RARE Daily

Denali Therapeutics Raises $275 Million Public Offering

October 20, 2022

Denali Therapeutics raise $275 million in an underwritten public offering of 10.4 million shares of its common stock at $26.50 per share.

The company also granted the underwriters a 30-day option to purchase up to an additional 1.6 million shares of its common stock. Before deducting the underwriting discounts and commissions and estimated offering expenses, Denali Therapeutics expects to receive total gross proceeds of approximately $275 million, assuming no exercise of the underwriters’ option to purchase additional shares.
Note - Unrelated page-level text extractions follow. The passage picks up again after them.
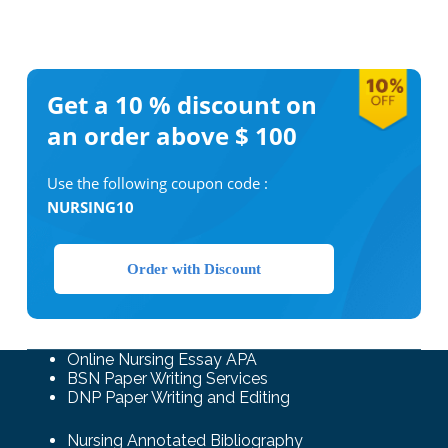
Get a 10 %
discount on
an order above $ 100
Use the following coupon code :
NURSING10
Order with Discount
Online Nursing Essay APA
BSN Paper Writing Services
DNP Paper Writing and Editing
Nursing Annotated Bibliography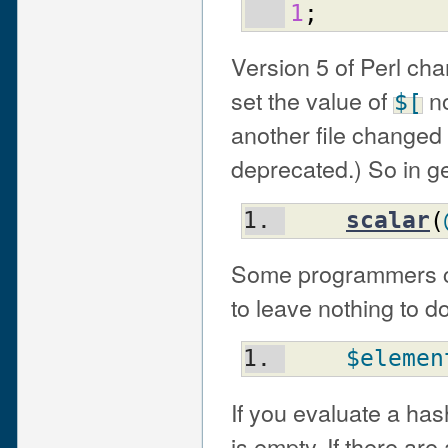
1
;
Version 5 of Perl ch
set the value of
no
$[
another file changed 
deprecated.) So in g
scalar
(
Some programmers ch
to leave nothing to d
$elemen
If you evaluate a hash
is empty. If there are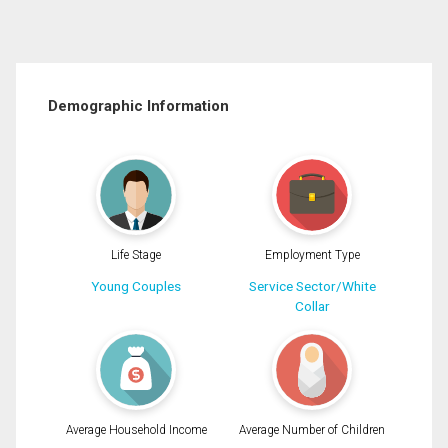
Demographic Information
Life Stage
Employment Type
Young Couples
Service Sector/White
Collar
Average Household Income
Average Number of Children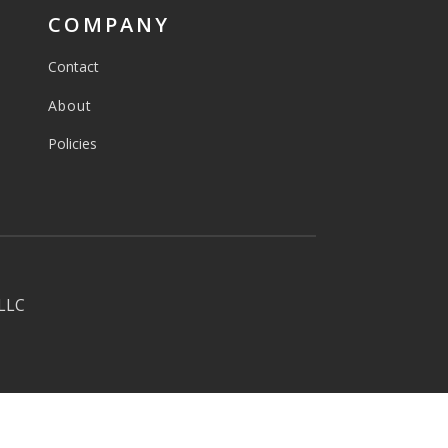
COMPANY
Contact
About
Policies
 LLC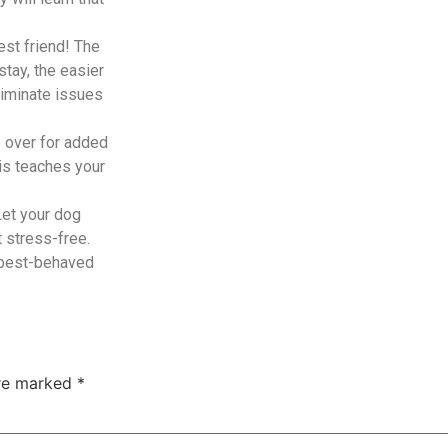
est friend! The
tay, the easier
liminate issues
 over for added
his teaches your
Let your dog
t stress-free.
, best-behaved
are marked
*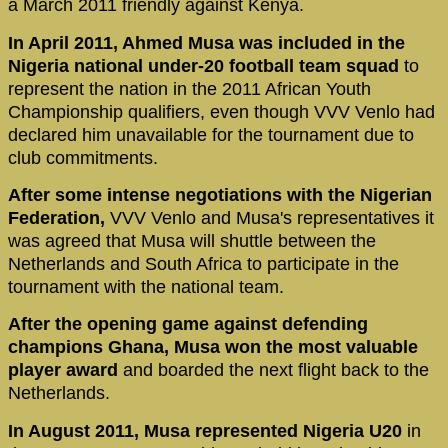
a March 2011 friendly against Kenya.
In April 2011, Ahmed Musa was included in the
Nigeria national under-20 football team squad
to
represent the nation in the 2011 African Youth
Championship qualifiers, even though VVV Venlo had
declared him unavailable for the tournament due to
club commitments.
After some intense negotiations with the Nigerian
Federation,
VVV Venlo and Musa's representatives it
was agreed that Musa will shuttle between the
Netherlands and South Africa to participate in the
tournament with the national team.
After the opening game against defending
champions Ghana, Musa won the most valuable
player award
and boarded the next flight back to the
Netherlands.
In August 2011, Musa represented Nigeria U20
in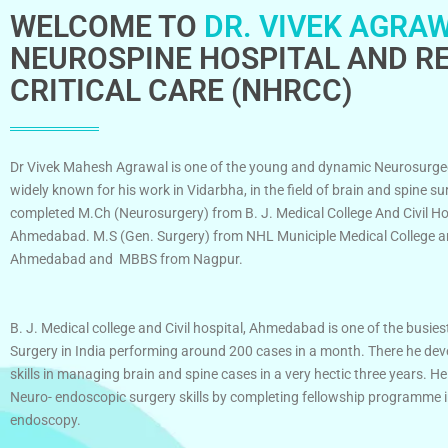
WELCOME TO
DR. VIVEK AGRAW
NEUROSPINE HOSPITAL AND RE
CRITICAL CARE (NHRCC)
Dr Vivek Mahesh Agrawal is one of the young and dynamic Neurosurge
widely known for his work in Vidarbha, in the field of brain and spine su
completed M.Ch (Neurosurgery) from B. J. Medical College And Civil Ho
Ahmedabad. M.S (Gen. Surgery) from NHL Municiple Medical College an
Ahmedabad and MBBS from Nagpur.
B. J. Medical college and Civil hospital, Ahmedabad is one of the busies
Surgery in India performing around 200 cases in a month. There he dev
skills in managing brain and spine cases in a very hectic three years. He
Neuro- endoscopic surgery skills by completing fellowship programme 
endoscopy.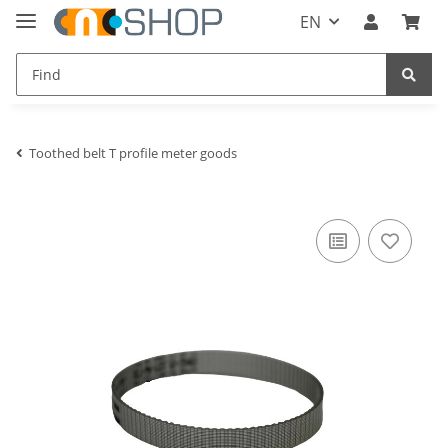
EN
Toothed belt T profile meter goods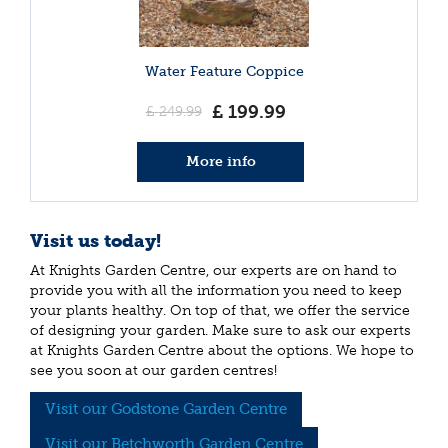
Water Feature Coppice
£
199
.
99
£
249
.
99
More info
Visit us today!
At Knights Garden Centre, our experts are on hand to
provide you with all the information you need to keep
your plants healthy. On top of that, we offer the service
of designing your garden. Make sure to ask our experts
at Knights Garden Centre about the options. We hope to
see you soon at our garden centres!
Visit our Godstone Garden Centre
Visit our Betchworth Garden Centre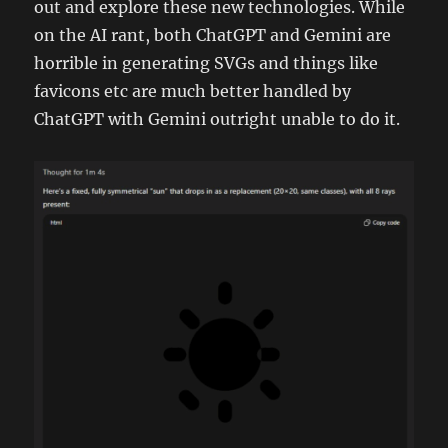
out and explore these new technologies. While
on the AI rant, both ChatGPT and Gemini are
horrible in generating SVGs and things like
favicons etc are much better handled by
ChatGPT with Gemini outright unable to do it.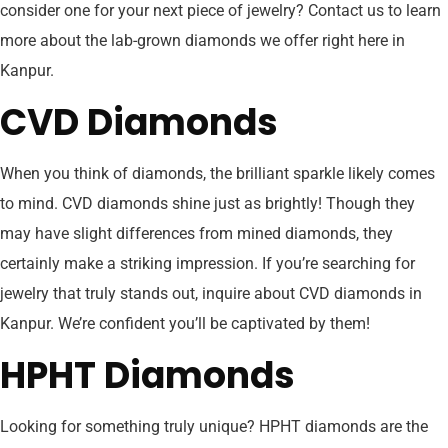
consider one for your next piece of jewelry? Contact us to learn
more about the lab-grown diamonds we offer right here in
Kanpur.
CVD Diamonds
When you think of diamonds, the brilliant sparkle likely comes
to mind. CVD diamonds shine just as brightly! Though they
may have slight differences from mined diamonds, they
certainly make a striking impression. If you’re searching for
jewelry that truly stands out, inquire about CVD diamonds in
Kanpur. We’re confident you’ll be captivated by them!
HPHT Diamonds
Looking for something truly unique? HPHT diamonds are the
Denali’s portfolio of product candidates are engineered to cross the blood-brain barrier (BBB) to target neurodegenerative diseases. The blood-brain barrier is essential in maintaining the brain’s microenvironment and protecting it from harmful substances and pathogens circulating in the bloodstream. But the barrier has also posed a challenge to drug developers seeking to treat diseases of the central nervous system by preventing most drugs from reaching the brain in therapeutically relevant concentrations.

Denali’s transport vehicle (TV) platform is a proprietary technology designed to effectively deliver large therapeutic molecules such as antibodies, enzymes, proteins, and oligonucleotides across the BBB after intravenous administration. In animal models, antibodies and enzymes engineered with the TV technology have demonstrated more than 20-fold greater brain exposure than similar antibodies and enzymes without this technology. Improved exposure and broad distribution in the brain may enable higher, therapeutically relevant concentrations of product candidates, and thus increase therapeutic efficacy. Preclinical studies have shown Denali’s TV technology results in up to a 30-fold increased uptake and superior pharmacological activity compared to standard antibodies, enzymes, and other proteins, the company said.
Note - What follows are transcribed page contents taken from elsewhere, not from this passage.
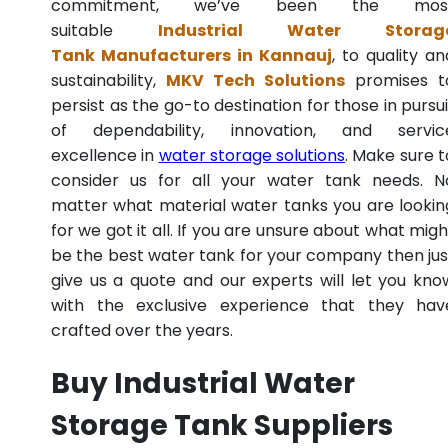
commitment, we’ve been the mos
suitable
Industrial Water Storag
Tank Manufacturers in Kannauj
, to quality an
sustainability,
MKV Tech Solutions
promises t
persist as the go-to destination for those in pursui
of dependability, innovation, and servic
excellence in
water storage solutions
. Make sure t
consider us for all your water tank needs. N
matter what material water tanks you are lookin
for we got it all. If you are unsure about what migh
be the best water tank for your company then jus
give us a quote and our experts will let you kno
with the exclusive experience that they hav
crafted over the years.
Buy Industrial Water
Storage Tank Suppliers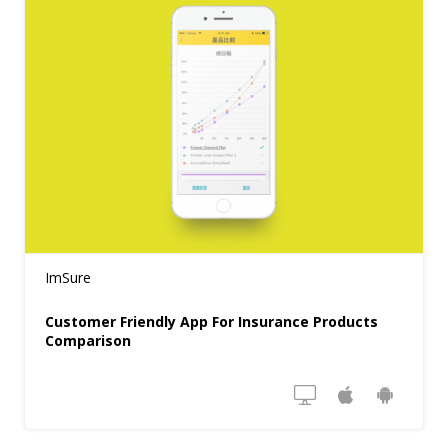
ImSure
Customer Friendly App For Insurance Products
Comparison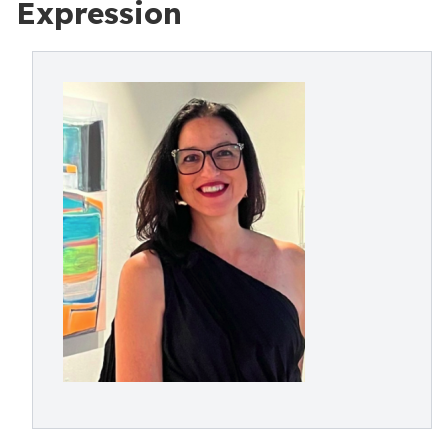
Expression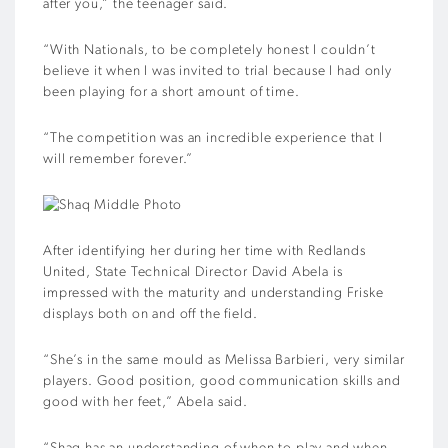
after you,” the teenager said.
“With Nationals, to be completely honest I couldn’t
believe it when I was invited to trial because I had only
been playing for a short amount of time.
“The competition was an incredible experience that I
will remember forever.”
After identifying her during her time with Redlands
United, State Technical Director David Abela is
impressed with the maturity and understanding Friske
displays both on and off the field.
“She’s in the same mould as Melissa Barbieri, very similar
players. Good position, good communication skills and
good with her feet,” Abela said.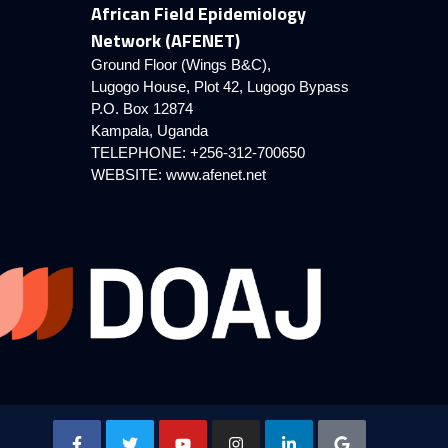
African Field Epidemiology
Network (AFENET)
Ground Floor (Wings B&C),
Lugogo House, Plot 42, Lugogo Bypass
P.O. Box 12874
Kampala, Uganda
TELEPHONE: +256-312-700650
WEBSITE:
www.afenet.net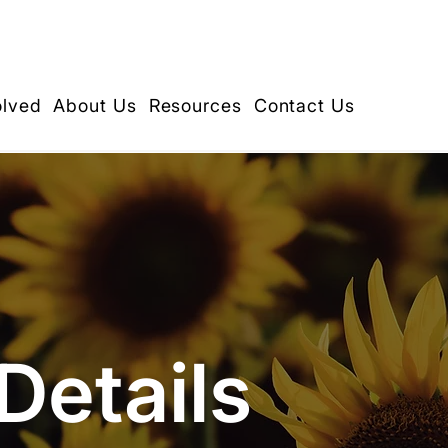
olved
About Us
Resources
Contact Us
Details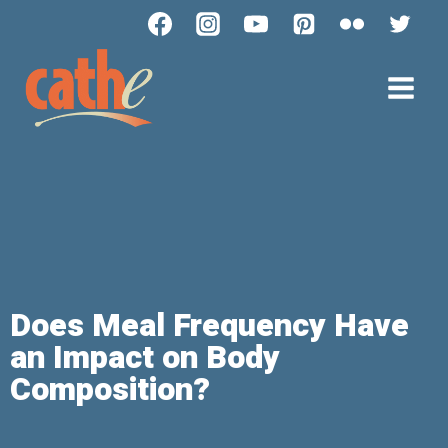
Does Meal Frequency Have
an Impact on Body
Composition?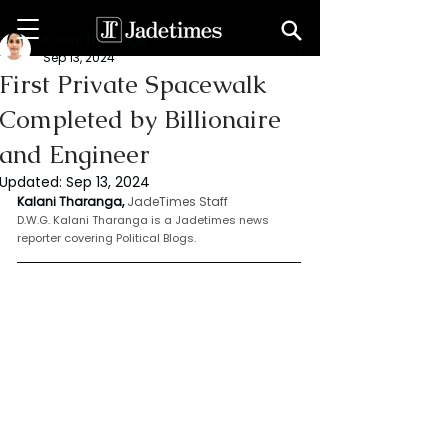
Kalani Tharanga
Sep 13, 2024
First Private Spacewalk
Completed by Billionaire
and Engineer
Updated:
Sep 13, 2024
Kalani Tharanga,
JadeTimes Staff
D.W.G. Kalani Tharanga is a Jadetimes news 
reporter covering Political Blogs.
The company recently reported new positive interim data from a phase 1/2 study of lead candidate DNL310, a recombinant form of the IDS enzyme engineered to cross the blood-brain barrier, for the treatment of MPS II, also known as Hunter Syndrome, which is caused by a deficiency of the iduronate 2-sulfatase (IDS) enzyme and can lead to progressive cognitive impairment and other severe clinical manifestations. Standard enzyme replacement therapy does not result in sufficient brain concentrations to adequately address cognitive impairment.